Reputation: 137
Unable to find where did my pattern go wrong to cause the outcome.
The Sentence I want to find:"#1 – January 31, 2015" and any date that follows this format.
The pattern pattern1=[{'ORTH':'#'},{'is_digital':True},{'is_space':True},{'ORTH':'-'},{'is_space':True},{'is_alpha':True},{'is_space':True},{'is_digital':True},{'is_punct':True},{'is_space':True},{'is_digital':True}]
The print code:print("Matches1:", [doc[start:end].text for match_id, start, end in matches1])
The result: ['#', '#', '#']
Expected result: ['#1 – January 31, 2015','#5 – March 15, 2017','#177 – Novenmber 22, 2019']
Upvotes: 0
Views: 152
Reputation: 2139
Spacy's matcher operates over tokens, single spaces in the sentence do not yield tokens. Also there are different characters which resemble hyphens : dashes, minus signs etc.. one has to be careful about that. The following code works:
import spacy
nlp = spacy.load('en_core_web_lg')
from spacy.matcher import Matcher
pattern1=[{'ORTH':'#'},{'IS_DIGIT':True},{'ORTH':'–'},{'is_alpha':True},{'IS_DIGIT':True},{'is_punct':True},{'IS_DIGIT':True}]
doc = nlp("#1 – January 31, 2015")
matcher = Matcher(nlp.vocab)
matcher.add("p1", None, pattern1)
matches1 = matcher(doc)
print(" Matches1:", [doc[start:end].text for match_id, start, end in matches1])
# Matches1: ['#1 – January 31, 2015']
Upvotes: 1

****************

**Work to complete:**
[1] Answer these questions from the thread on spaCy's matcher:
(a) What result did the original pattern print?
(b) According to the reply, what do single spaces in the sentence fail to yield?
(c) Which spaCy model does the working code load?
[2] Echo the part of the thread on spaCy's matcher between "The Sentence I" and "nlp = spacy.load('en_core_web_lg')", inclusive.
You won't need the rows.

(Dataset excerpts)
****************

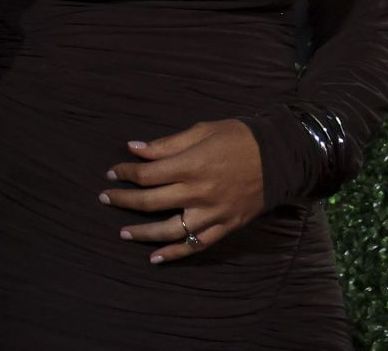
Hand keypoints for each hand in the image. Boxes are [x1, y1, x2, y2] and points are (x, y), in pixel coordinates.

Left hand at [100, 120, 265, 263]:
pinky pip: (196, 245)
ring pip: (170, 230)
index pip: (148, 174)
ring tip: (123, 233)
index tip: (112, 172)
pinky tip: (155, 258)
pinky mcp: (225, 226)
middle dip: (124, 200)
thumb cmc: (241, 137)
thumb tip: (135, 148)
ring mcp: (212, 213)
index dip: (126, 173)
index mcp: (192, 165)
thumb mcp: (204, 130)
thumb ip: (168, 144)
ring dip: (143, 233)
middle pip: (152, 202)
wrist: (282, 156)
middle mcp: (199, 192)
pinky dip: (175, 254)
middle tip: (105, 199)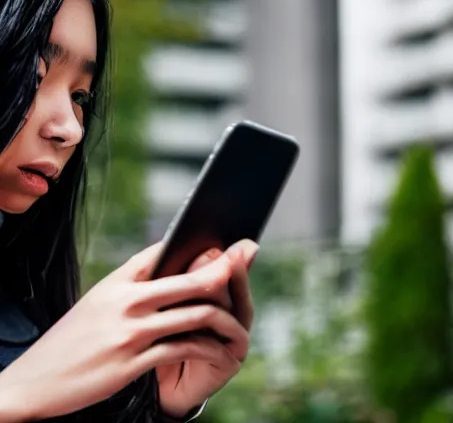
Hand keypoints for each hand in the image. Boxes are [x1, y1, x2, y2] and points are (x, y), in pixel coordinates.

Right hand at [0, 240, 256, 420]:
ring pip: (192, 314)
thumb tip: (166, 259)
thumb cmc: (74, 336)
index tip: (221, 245)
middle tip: (244, 261)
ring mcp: (130, 333)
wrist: (35, 380)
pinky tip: (217, 349)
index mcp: (118, 282)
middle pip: (187, 280)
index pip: (162, 253)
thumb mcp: (99, 299)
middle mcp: (126, 302)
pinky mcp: (132, 364)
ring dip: (220, 315)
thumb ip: (133, 280)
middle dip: (221, 270)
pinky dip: (205, 348)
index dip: (194, 247)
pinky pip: (182, 349)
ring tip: (236, 317)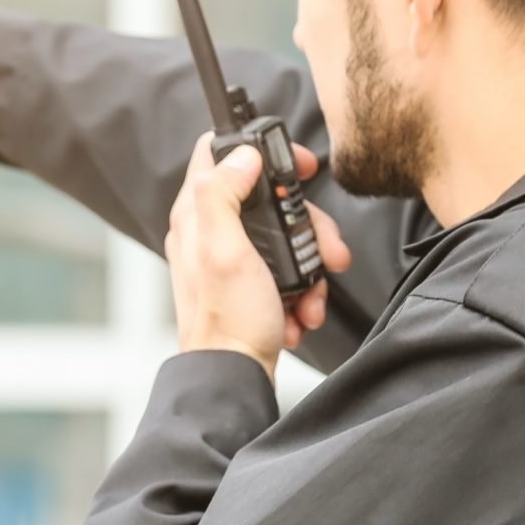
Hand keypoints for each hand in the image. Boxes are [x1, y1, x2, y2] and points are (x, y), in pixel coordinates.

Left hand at [167, 133, 351, 377]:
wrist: (234, 376)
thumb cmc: (228, 320)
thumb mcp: (225, 249)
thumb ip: (223, 194)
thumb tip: (241, 156)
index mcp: (197, 214)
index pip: (218, 152)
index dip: (258, 148)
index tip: (296, 166)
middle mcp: (210, 231)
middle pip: (267, 197)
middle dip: (306, 222)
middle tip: (326, 246)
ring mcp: (232, 258)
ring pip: (285, 236)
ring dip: (310, 264)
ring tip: (314, 292)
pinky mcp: (250, 284)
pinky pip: (287, 270)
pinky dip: (302, 288)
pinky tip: (302, 310)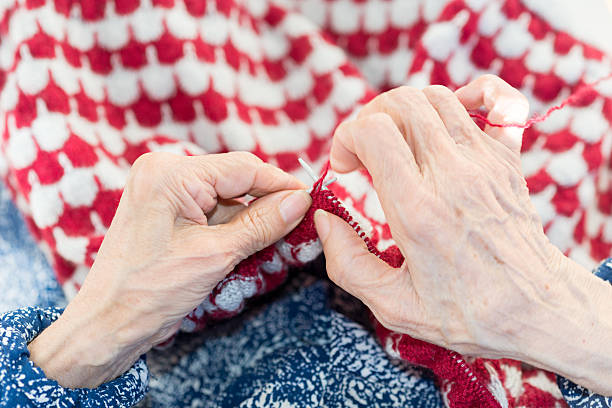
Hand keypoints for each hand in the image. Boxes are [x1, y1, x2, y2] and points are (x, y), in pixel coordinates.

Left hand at [28, 152, 310, 387]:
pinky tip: (253, 242)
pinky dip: (233, 226)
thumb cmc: (150, 291)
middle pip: (234, 179)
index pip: (242, 167)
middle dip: (267, 201)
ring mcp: (163, 192)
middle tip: (301, 220)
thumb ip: (262, 224)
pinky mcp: (165, 211)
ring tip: (281, 236)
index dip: (281, 183)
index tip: (311, 199)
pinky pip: (210, 210)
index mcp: (170, 174)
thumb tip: (300, 201)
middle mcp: (164, 173)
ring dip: (251, 217)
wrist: (107, 325)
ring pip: (225, 197)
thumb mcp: (215, 255)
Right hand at [314, 75, 611, 394]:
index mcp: (418, 210)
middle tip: (364, 151)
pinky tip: (452, 113)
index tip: (345, 166)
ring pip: (438, 97)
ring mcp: (485, 162)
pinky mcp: (508, 160)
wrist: (536, 308)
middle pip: (402, 103)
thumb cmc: (468, 312)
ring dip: (405, 109)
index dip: (346, 138)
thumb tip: (324, 220)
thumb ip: (347, 264)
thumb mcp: (394, 306)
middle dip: (369, 118)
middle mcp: (452, 176)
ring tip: (397, 138)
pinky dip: (472, 93)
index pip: (374, 132)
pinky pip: (499, 101)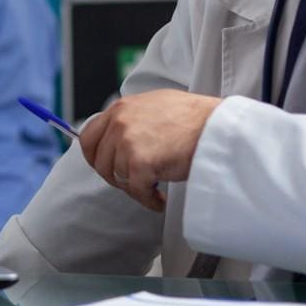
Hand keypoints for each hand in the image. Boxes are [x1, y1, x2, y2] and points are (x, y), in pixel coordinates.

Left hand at [79, 89, 221, 210]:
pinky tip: (160, 199)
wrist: (217, 126)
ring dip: (136, 187)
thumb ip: (132, 119)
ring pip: (119, 177)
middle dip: (114, 176)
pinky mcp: (140, 162)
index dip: (94, 156)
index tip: (104, 167)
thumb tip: (117, 137)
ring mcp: (127, 141)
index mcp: (121, 108)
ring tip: (154, 188)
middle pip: (99, 161)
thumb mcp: (155, 106)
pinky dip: (148, 199)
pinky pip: (136, 190)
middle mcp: (119, 122)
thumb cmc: (194, 119)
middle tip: (133, 183)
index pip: (88, 136)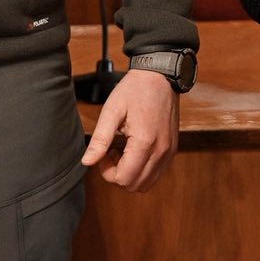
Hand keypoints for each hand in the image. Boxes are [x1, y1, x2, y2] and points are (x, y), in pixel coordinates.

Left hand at [82, 69, 178, 191]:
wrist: (161, 75)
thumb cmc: (135, 89)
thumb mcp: (112, 110)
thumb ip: (100, 139)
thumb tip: (86, 162)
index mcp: (144, 142)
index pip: (123, 179)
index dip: (108, 171)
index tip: (104, 152)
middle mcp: (161, 150)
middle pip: (135, 185)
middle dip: (118, 175)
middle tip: (111, 153)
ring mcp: (169, 151)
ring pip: (147, 183)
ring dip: (131, 174)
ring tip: (123, 153)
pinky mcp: (172, 148)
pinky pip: (157, 172)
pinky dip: (143, 170)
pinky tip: (135, 151)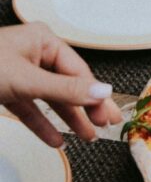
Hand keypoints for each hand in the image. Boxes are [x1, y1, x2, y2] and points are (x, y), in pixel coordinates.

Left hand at [0, 23, 121, 146]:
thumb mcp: (26, 80)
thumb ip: (66, 89)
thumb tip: (103, 92)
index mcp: (43, 41)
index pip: (79, 71)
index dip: (96, 95)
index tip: (109, 115)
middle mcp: (34, 54)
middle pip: (69, 85)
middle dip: (85, 109)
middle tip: (105, 127)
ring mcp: (19, 73)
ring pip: (52, 99)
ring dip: (68, 120)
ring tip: (86, 138)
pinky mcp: (6, 90)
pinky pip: (31, 109)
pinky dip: (42, 125)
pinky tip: (55, 140)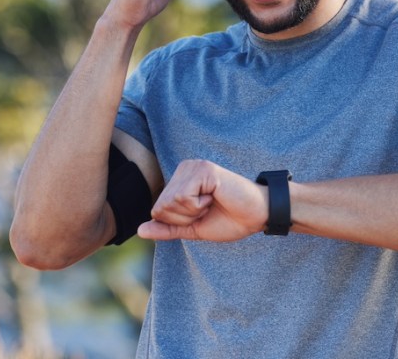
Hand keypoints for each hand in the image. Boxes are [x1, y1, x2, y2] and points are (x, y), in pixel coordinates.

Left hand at [137, 160, 268, 241]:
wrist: (257, 215)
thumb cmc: (229, 219)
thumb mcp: (193, 228)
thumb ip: (167, 228)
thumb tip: (139, 231)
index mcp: (179, 180)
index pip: (157, 210)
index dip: (179, 222)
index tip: (202, 214)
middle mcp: (184, 169)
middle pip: (161, 207)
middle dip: (184, 218)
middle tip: (208, 209)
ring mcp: (193, 166)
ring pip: (170, 202)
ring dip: (193, 212)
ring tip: (212, 202)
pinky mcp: (203, 169)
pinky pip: (182, 197)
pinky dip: (198, 206)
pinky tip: (214, 196)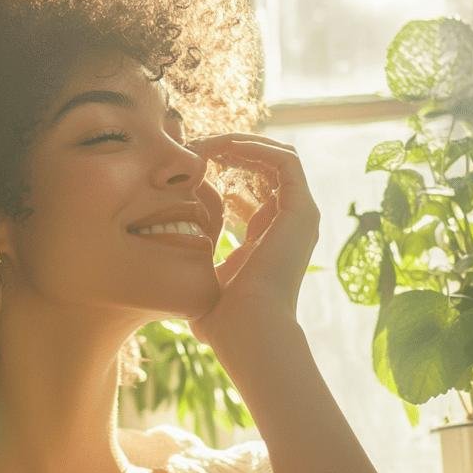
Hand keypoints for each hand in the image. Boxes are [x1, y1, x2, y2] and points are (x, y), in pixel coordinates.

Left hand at [185, 132, 319, 353]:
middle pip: (268, 168)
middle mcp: (291, 223)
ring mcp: (300, 216)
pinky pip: (285, 160)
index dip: (225, 171)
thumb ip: (197, 265)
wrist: (248, 330)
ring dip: (243, 144)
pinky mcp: (302, 210)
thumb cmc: (222, 318)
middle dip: (233, 151)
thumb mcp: (205, 280)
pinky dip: (257, 148)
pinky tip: (224, 147)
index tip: (192, 165)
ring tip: (209, 142)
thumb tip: (171, 265)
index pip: (255, 190)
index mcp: (270, 238)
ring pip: (279, 157)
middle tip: (198, 146)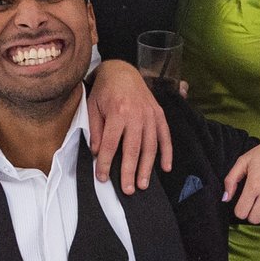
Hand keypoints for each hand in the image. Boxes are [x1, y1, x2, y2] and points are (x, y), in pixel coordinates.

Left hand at [88, 59, 172, 193]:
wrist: (122, 71)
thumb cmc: (105, 91)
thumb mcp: (92, 106)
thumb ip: (95, 130)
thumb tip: (96, 153)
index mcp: (117, 112)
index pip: (110, 144)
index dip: (105, 163)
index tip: (102, 178)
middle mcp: (136, 115)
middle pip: (132, 148)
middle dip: (129, 171)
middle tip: (128, 189)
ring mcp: (150, 115)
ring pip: (150, 146)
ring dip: (147, 167)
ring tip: (143, 184)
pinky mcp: (159, 115)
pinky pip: (165, 136)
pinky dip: (167, 153)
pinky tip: (165, 167)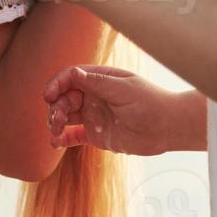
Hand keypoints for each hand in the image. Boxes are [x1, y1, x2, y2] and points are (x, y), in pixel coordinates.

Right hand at [42, 65, 180, 154]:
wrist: (168, 128)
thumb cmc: (150, 102)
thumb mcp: (124, 89)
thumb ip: (98, 83)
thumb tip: (74, 73)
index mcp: (100, 79)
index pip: (70, 77)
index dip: (56, 84)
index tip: (48, 95)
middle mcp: (93, 96)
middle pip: (64, 97)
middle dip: (55, 106)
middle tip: (56, 119)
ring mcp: (93, 115)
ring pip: (65, 115)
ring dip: (55, 121)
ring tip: (55, 132)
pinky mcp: (95, 135)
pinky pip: (73, 135)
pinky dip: (62, 138)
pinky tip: (56, 143)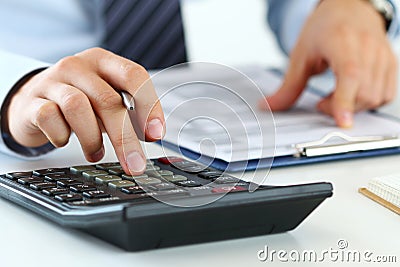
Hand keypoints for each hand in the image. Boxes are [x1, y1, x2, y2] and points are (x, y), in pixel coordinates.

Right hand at [7, 48, 164, 174]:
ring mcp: (52, 81)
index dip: (149, 105)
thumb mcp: (106, 100)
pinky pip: (50, 118)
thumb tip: (153, 134)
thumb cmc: (79, 102)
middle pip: (108, 100)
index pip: (134, 75)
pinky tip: (65, 140)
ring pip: (78, 107)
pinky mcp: (32, 101)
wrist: (32, 101)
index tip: (155, 134)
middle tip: (134, 164)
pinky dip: (61, 136)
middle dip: (125, 138)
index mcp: (104, 62)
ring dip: (92, 139)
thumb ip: (129, 111)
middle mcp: (79, 67)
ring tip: (96, 154)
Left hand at [261, 0, 397, 126]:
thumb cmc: (325, 28)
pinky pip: (385, 95)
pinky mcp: (391, 65)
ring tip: (337, 95)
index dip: (345, 101)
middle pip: (362, 93)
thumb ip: (288, 86)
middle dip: (340, 108)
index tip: (342, 122)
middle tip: (323, 103)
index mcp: (342, 42)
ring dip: (354, 107)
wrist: (349, 9)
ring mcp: (383, 56)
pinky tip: (353, 93)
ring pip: (375, 97)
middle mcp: (367, 48)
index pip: (349, 75)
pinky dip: (369, 103)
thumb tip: (269, 106)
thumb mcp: (300, 56)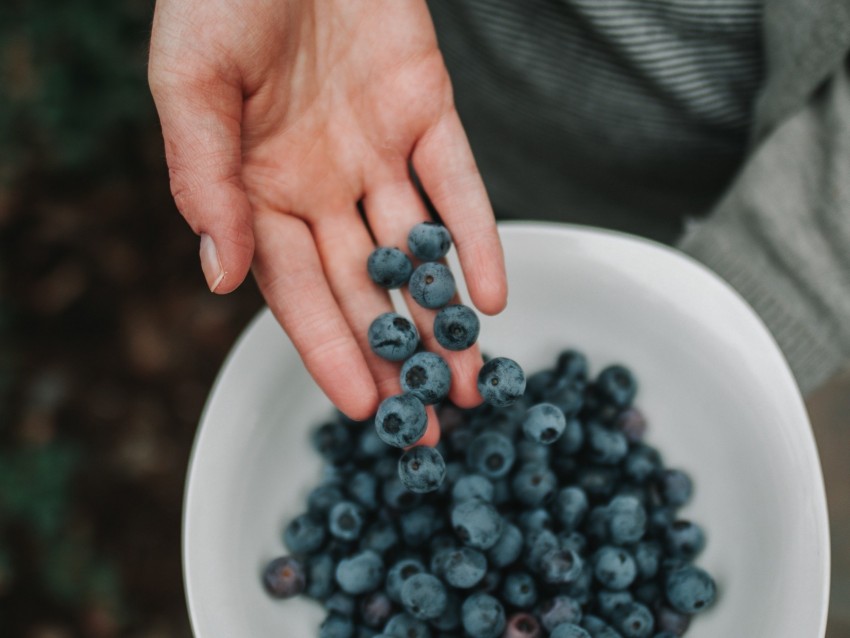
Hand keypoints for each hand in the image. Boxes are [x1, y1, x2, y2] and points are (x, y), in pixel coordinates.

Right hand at [148, 0, 506, 425]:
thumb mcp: (191, 83)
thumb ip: (204, 180)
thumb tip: (220, 278)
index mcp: (256, 189)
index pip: (295, 290)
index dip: (330, 350)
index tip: (365, 408)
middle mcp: (318, 184)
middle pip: (363, 288)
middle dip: (396, 357)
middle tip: (430, 422)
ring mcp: (376, 152)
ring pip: (416, 251)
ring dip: (443, 315)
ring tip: (471, 379)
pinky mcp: (426, 111)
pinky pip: (457, 183)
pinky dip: (476, 236)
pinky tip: (491, 294)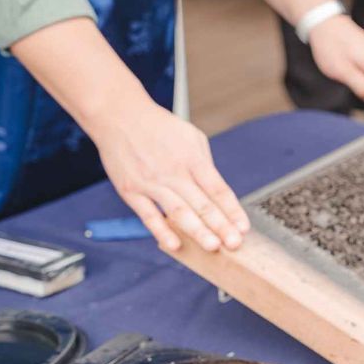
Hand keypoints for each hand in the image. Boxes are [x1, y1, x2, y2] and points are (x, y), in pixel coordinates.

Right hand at [89, 99, 248, 252]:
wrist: (119, 116)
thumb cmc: (159, 127)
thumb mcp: (192, 138)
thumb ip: (205, 165)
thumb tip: (217, 192)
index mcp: (192, 159)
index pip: (218, 190)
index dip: (232, 210)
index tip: (243, 227)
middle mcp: (174, 172)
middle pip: (202, 204)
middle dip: (221, 226)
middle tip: (235, 244)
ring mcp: (151, 183)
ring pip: (179, 212)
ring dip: (197, 232)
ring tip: (213, 247)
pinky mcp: (131, 191)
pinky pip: (149, 215)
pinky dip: (162, 231)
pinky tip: (175, 245)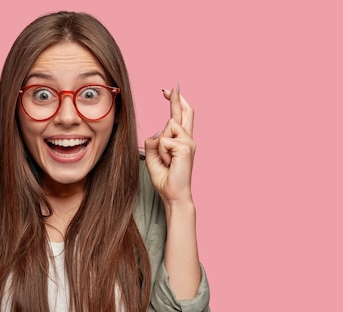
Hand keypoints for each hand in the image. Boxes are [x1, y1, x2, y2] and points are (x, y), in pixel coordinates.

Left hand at [144, 85, 195, 204]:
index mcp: (181, 140)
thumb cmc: (166, 178)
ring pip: (167, 128)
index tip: (168, 90)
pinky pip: (164, 140)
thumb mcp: (154, 157)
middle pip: (183, 112)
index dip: (175, 101)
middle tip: (170, 86)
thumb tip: (158, 132)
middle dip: (176, 98)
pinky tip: (169, 163)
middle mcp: (188, 139)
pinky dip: (162, 152)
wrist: (174, 195)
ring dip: (161, 146)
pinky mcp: (186, 147)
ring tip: (166, 161)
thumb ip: (154, 142)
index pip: (180, 116)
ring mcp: (189, 142)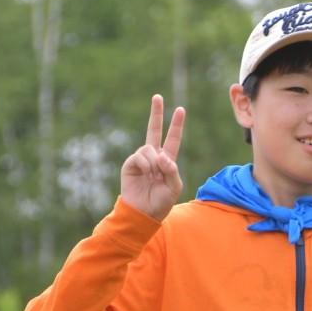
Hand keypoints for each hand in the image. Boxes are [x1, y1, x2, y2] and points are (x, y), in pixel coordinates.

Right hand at [121, 95, 184, 221]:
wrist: (144, 213)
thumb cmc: (161, 202)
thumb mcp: (174, 187)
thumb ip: (172, 170)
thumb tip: (162, 154)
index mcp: (167, 160)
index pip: (172, 139)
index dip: (176, 125)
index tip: (180, 109)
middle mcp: (154, 157)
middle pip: (154, 130)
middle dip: (156, 113)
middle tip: (157, 97)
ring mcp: (141, 160)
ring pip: (149, 148)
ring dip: (154, 163)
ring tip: (155, 178)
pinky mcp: (130, 164)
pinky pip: (140, 156)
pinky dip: (146, 165)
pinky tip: (148, 176)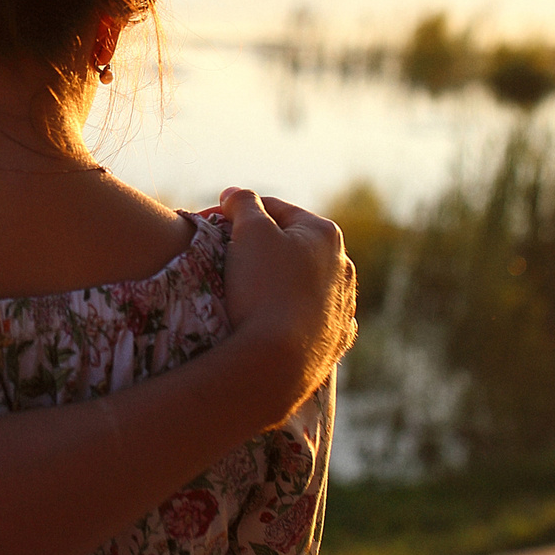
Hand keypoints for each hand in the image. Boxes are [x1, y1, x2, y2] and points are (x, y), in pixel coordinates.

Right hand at [218, 187, 356, 427]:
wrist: (277, 361)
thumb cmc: (263, 287)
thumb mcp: (249, 231)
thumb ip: (243, 203)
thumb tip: (235, 194)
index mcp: (325, 234)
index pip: (275, 209)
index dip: (237, 212)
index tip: (210, 224)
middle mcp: (344, 267)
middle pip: (291, 246)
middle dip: (260, 248)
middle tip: (224, 258)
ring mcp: (344, 306)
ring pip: (303, 283)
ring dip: (278, 282)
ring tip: (245, 292)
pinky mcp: (336, 340)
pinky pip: (310, 319)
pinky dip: (291, 315)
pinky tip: (272, 320)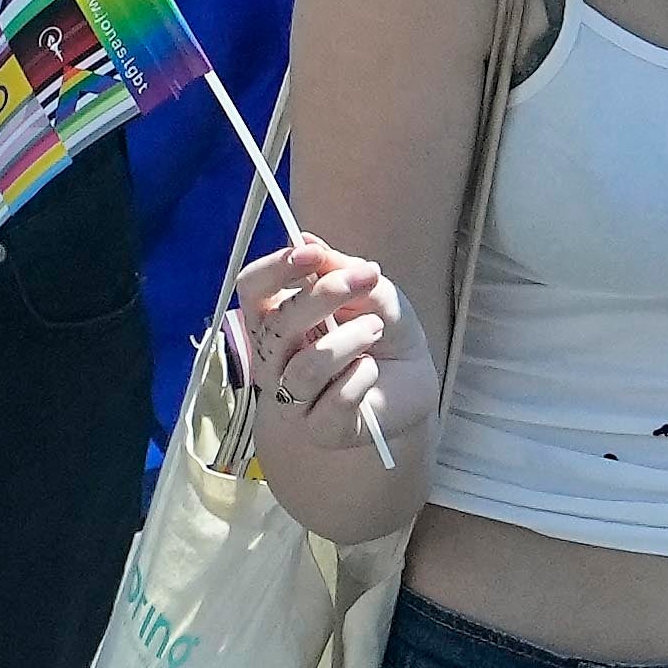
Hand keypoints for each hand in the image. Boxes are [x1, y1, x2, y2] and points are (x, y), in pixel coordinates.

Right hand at [229, 237, 416, 470]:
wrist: (414, 384)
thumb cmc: (383, 332)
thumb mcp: (371, 291)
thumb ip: (340, 268)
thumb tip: (306, 238)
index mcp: (276, 319)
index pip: (252, 289)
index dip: (275, 269)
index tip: (311, 253)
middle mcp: (274, 358)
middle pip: (276, 324)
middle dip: (321, 296)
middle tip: (365, 279)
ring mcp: (293, 397)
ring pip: (305, 367)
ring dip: (347, 341)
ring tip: (376, 329)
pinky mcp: (321, 428)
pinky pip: (333, 402)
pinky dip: (359, 379)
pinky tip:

****************

**Replies:**
[1]
(a) ['#', '#', '#']
(b) Tokens
(c) en_core_web_lg

[2]
The Sentence I want to find:"#1 – January 31, 2015" and any date that follows this format.
The pattern pattern1=[{'ORTH':'#'},{'is_digital':True},{'is_space':True},{'ORTH':'-'},{'is_space':True},{'is_alpha':True},{'is_space':True},{'is_digital':True},{'is_punct':True},{'is_space':True},{'is_digital':True}]
The print code:print("Matches1:", [doc[start:end].text for match_id, start, end in matches1])
The result: ['#', '#', '#']
Expected result: ['#1 – January 31, 2015','#5 – March 15, 2017','#177 – Novenmber 22, 2019']
Upvotes: 0
Views: 152
Reputation: 2139
Spacy's matcher operates over tokens, single spaces in the sentence do not yield tokens. Also there are different characters which resemble hyphens : dashes, minus signs etc.. one has to be careful about that. The following code works:
import spacy
nlp = spacy.load('en_core_web_lg')